Ranking The 2023 Quarterback Class By College Jersey Number

After months of the most brilliant minds in football (and Dov Kleiman) picked apart the top QBs in the 2023 NFL draft, there’s still rigorous debate over who are the best ones. With a quarterback class this littered with talent and Will Levis, it’s no surprise the anticipation for the draft is sky-high. What people don’t understand is you can tell how valuable a QB is by the most objective metric possible: jersey number. It’s their personal brand, their story of how much value they bring. Think we’re wrong? Peyton Manning wore #18, and Zach Wilson wears #2. Still too stupid to understand? Let’s dive in.

1) Anthony Richardson, Florida (#15)

Richardson tops the list here, as he donned the same high-value #15 as former Gator QB Tim Tebow, who went on to have a successful career on the SEC Network. Richardson’s off-the-charts athleticism pales in comparison to the fact he chose one of the highest possible jersey numbers for a signal caller. He’ll succeed at the next level.

2) Stetson Bennett IV, Georgia (#13)

In an interview earlier this season, Bennett said he wore #13 in honor of his uncle who passed away during World War II – when Bennett was just 13 years old. Bennett has shown he’s not afraid to aim high with his jersey number and his moral compass.

3) Bryce Young, Alabama (#9)

Despite winning the Heisman trophy, Young’s size is a concern for some. However, since two digits couldn’t fit on his size Small jersey at Alabama, him choosing #9 (the biggest single digit on planet Earth) showed incredible determination. Whatever Young lacks in size, he more than makes up for in jersey selection.

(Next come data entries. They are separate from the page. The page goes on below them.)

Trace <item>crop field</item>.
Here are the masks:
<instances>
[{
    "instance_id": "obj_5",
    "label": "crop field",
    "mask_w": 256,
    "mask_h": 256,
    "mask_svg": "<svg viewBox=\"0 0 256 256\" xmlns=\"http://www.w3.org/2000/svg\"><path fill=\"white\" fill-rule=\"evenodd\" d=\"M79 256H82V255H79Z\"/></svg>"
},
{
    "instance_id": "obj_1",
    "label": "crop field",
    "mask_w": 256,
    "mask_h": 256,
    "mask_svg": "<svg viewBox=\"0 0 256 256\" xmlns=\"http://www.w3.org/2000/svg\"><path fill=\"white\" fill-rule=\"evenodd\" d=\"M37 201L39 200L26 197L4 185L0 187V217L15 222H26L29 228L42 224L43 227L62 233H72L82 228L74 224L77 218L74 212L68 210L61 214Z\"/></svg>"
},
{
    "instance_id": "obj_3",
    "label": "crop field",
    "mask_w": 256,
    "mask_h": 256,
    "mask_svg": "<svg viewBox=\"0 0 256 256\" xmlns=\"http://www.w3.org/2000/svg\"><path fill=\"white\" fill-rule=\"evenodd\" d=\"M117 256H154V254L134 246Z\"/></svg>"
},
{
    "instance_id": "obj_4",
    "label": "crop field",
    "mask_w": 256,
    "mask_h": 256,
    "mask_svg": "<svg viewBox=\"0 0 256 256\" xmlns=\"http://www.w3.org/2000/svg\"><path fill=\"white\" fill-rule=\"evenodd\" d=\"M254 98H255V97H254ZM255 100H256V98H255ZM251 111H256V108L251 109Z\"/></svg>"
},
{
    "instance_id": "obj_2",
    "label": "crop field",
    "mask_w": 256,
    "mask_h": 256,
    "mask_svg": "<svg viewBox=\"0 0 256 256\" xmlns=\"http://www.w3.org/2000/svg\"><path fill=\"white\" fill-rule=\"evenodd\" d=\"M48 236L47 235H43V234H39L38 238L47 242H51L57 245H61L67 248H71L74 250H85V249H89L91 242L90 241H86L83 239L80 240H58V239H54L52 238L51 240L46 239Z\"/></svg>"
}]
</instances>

4-T) C.J. Stroud, Ohio State (#7)

Most people don’t know this, but Coleridge Bernard Stroud IV actually used to wear #14 before switching over to the much lower #7 later in his Buckeye career. This lackluster decision-making ability may explain his terrible S2 Cognition score. It’s worth asking if Stroud himself even knows what number he’s wearing at all.

4-T) Will Levis, Kentucky (#7)

Levis, who transferred from Penn State because of discrimination against his weird eating habits, is the most overrated player in this draft. Not only did Levis wear a below-average #7, but he had plenty of opportunities to improve in that area. He played for two top-end programs and was in college until he was 23, but apparently it never crossed his mind that maybe he should switch numbers. 

6) Hendon Hooker, Tennessee (#5)

Hooker wore the pitiful #2 at Virginia Tech, but showed strong improvement by increasing to #5 with the Volunteers. While it’s still not a notable number (like his age – 25), it’s always nice to see players trying to improve themselves even far after their athletic prime ended.

7) Jaren Hall, BYU (#3)

Fellow BYU alum Zach Wilson was at the bottom of his class in our rankings just a couple years ago for wearing #1, a coward’s number. We like having a sky-high hit rate, so we’ll throw in a premature “I told you so” here for Hall. It seems these BYU players are more interested in soaking than actually improving their bottom-tier jersey numbers.